Excerpt provided:
0

I am using string as a key on mapping data structure.

[Q] While we are use mapping, when the length of the key string increases, does it also increase the gas usage?

mapping(string => int) map;

contract.array("mykey");                                 //short key length.
contract.array("mykey_mykey_mykey_mykey_mykey_mykey");   //longer key length is used.

function array(string key){
    map[key] = 10;
}

Thank you for your valuable time and help.

alper
  • 8,395
  • 11
  • 63
  • 152
  • Does this even compile? Generally you would hash the value to create a fixed-length key, which will incidentally have the same gas usage as any other key. – Edmund Edgar Oct 07 '17 at 13:03
  • Actually it does compile, I am able to use it with different key length sizes. @Edmund Edgar – alper Oct 07 '17 at 13:05
  • OK, it's probably hashing the string for you anyhow, in which case you'll have constant gas. – Edmund Edgar Oct 07 '17 at 13:07
  • So no matter what if I pass longer string to the function it won't affect the gas usage right? @EdmundEdgar – alper Oct 07 '17 at 13:10
  • That would be my guess, except for the cost of hashing the input, which should be fairly trivial compared to storage unless your strings are crazy long. – Edmund Edgar Oct 07 '17 at 13:47
  • I have tried string size 2 and 45. it increases around 3000 gas value. I am not sure passing string argument into function also count as additional gas usage. @EdmundEdgar – alper Oct 07 '17 at 14:00

1 Answers1

5

Passing longer strings to your function will use more gas for a number of reasons:

  1. The CALLDATA of the transaction, which contains the parameters passed to the functions of your contract, is charged at 16 gas per non-zero byte (G_txdatanonzero in the Yellow Paper).

Data shown:
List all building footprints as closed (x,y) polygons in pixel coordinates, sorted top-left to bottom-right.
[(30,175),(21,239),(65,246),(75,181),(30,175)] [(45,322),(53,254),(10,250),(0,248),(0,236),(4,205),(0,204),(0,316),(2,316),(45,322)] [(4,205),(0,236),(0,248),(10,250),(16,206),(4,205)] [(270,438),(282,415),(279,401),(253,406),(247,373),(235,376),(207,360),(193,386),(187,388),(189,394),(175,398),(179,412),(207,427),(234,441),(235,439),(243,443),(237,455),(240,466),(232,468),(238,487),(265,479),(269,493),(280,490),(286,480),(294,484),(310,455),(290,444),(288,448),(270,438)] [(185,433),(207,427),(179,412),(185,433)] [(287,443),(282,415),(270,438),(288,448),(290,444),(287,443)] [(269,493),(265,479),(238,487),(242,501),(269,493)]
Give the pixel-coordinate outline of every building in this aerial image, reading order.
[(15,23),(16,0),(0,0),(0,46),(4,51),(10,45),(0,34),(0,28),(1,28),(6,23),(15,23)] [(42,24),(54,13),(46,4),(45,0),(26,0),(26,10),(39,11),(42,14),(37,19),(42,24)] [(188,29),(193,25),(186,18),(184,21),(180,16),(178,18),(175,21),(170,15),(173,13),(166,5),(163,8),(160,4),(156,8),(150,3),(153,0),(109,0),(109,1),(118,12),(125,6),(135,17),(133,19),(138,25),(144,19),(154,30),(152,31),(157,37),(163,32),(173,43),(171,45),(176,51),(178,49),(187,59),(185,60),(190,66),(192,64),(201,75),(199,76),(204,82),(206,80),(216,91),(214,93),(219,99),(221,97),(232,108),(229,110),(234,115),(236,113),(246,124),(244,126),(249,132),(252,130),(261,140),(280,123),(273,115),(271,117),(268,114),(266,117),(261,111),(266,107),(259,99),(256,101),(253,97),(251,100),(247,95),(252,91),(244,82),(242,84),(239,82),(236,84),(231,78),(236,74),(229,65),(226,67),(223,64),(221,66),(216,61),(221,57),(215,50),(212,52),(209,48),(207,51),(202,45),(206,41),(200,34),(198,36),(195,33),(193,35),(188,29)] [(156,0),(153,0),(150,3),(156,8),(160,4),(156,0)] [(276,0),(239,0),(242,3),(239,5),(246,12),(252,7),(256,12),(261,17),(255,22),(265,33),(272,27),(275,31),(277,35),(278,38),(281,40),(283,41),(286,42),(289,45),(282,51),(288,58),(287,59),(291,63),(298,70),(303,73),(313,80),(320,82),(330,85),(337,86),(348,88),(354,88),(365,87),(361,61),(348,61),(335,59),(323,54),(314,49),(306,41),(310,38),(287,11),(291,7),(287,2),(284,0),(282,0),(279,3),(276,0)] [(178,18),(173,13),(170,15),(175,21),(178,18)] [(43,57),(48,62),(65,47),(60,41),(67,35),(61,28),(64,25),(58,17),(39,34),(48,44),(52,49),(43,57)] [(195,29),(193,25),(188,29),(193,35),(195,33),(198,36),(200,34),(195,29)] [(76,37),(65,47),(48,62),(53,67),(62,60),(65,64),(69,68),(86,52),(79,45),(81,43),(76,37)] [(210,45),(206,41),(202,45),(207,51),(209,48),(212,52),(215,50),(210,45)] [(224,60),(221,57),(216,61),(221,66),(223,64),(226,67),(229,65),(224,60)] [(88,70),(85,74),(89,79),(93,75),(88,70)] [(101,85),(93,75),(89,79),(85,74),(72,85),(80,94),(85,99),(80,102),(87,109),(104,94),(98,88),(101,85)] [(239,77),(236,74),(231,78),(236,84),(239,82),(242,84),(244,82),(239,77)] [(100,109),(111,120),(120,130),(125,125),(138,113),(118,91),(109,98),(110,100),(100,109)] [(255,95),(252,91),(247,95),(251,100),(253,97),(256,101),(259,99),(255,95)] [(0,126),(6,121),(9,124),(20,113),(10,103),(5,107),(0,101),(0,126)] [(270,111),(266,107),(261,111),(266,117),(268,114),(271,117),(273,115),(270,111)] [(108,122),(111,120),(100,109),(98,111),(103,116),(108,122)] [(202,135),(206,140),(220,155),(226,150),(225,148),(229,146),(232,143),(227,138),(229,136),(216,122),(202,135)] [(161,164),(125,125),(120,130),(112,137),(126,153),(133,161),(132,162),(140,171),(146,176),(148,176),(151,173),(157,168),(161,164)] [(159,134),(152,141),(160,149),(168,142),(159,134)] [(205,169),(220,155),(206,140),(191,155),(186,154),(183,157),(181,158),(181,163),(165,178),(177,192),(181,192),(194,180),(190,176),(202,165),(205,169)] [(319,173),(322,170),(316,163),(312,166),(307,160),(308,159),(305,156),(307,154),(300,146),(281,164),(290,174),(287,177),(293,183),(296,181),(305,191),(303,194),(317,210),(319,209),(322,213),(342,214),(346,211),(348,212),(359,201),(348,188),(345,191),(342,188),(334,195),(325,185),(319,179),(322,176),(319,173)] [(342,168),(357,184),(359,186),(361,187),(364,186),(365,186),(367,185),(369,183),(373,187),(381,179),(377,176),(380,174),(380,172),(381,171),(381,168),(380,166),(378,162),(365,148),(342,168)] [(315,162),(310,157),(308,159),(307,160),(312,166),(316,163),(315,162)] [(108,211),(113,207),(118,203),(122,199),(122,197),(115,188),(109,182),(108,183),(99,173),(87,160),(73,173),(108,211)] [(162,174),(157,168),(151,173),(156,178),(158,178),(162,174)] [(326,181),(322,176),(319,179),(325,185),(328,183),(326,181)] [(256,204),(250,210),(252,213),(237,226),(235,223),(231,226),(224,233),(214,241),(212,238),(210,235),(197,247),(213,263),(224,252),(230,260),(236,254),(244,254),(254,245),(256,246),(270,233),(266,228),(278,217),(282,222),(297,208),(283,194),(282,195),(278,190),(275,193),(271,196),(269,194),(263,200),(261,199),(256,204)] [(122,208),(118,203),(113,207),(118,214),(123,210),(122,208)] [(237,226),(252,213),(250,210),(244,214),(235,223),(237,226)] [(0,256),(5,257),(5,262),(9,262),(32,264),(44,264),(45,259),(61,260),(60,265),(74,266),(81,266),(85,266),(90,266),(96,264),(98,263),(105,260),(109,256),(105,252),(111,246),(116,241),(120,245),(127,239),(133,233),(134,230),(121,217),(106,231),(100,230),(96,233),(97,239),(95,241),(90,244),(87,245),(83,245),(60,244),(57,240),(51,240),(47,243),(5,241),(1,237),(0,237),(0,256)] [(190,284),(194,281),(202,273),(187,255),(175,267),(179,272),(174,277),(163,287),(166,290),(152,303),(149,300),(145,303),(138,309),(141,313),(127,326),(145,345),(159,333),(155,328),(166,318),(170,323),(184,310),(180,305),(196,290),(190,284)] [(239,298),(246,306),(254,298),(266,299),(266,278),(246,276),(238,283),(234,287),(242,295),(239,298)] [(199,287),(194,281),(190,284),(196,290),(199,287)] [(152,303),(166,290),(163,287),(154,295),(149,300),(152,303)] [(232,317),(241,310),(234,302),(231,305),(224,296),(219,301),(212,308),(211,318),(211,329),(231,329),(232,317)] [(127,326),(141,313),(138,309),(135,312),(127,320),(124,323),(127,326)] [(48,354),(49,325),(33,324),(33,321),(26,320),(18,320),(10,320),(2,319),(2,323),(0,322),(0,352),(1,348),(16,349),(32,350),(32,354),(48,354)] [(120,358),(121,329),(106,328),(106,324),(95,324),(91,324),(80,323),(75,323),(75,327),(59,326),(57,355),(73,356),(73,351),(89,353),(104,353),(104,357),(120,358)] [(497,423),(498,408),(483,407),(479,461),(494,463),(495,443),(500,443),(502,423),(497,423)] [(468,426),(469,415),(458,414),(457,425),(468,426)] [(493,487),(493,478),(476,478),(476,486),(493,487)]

The request:
Answer these questions about the thread on string keys and gas usage.
(a) In the first comment, what does Edmund Edgar say one would generally do to create a fixed-length key?
(b) Which two string sizes did alper try, and by roughly how much did the gas value increase?
(c) In the answer, at what rate is the CALLDATA of a transaction charged?

Solved problem:
(a) Hash the value.
(b) Sizes 2 and 45; the gas value increased by around 3000.
(c) 16 gas per non-zero byte (G_txdatanonzero in the Yellow Paper).